Bien que la doctrine Monroe ait été proclamée « contre le colonialisme européen dans l’hémisphère occidental », le corollaire de Trump est présenté comme le coup définitif porté à l’indépendance du reste des pays américains, qui ne pouvaient pas commercer librement avec les pays extérieurs à la région.

La vision de ce corollaire est claire lorsqu’il dit : « Des concurrents non hémisphériques ont fait des incursions importantes dans notre hémisphère, à la fois pour nous nuire économiquement dans le présent et pour nous nuire stratégiquement dans le futur. »
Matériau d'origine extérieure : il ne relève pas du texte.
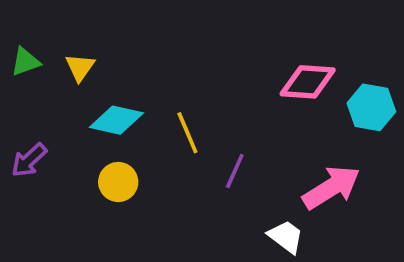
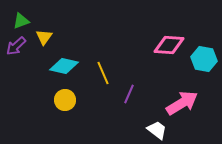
green triangle: (25, 62) -> (21, 21), moved
purple arrow: (29, 160) -> (16, 46), moved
Le gouvernement Trump s’est donc attaché à torpiller les bonnes relations établies par la Chine avec des gouvernements comme le Venezuela, l’Argentine, le Mexique, le Brésil et bien d’autres dans la région. La voie du chantage prédomine dans cette façon de faire de la politique, qui a atteint des niveaux bien plus graves avec le blocus des côtes vénézuéliennes et l’interdiction de vendre du pétrole à la Chine.

En corollaire, Trump tente d’expulser la Chine d’Amérique latine, tandis que la politique du yo-yo maintient Pékin distrait de ses propres affaires par des provocations à Taiwan. La politique du « diviser pour mieux régner » est encore très à la mode au XXIe siècle.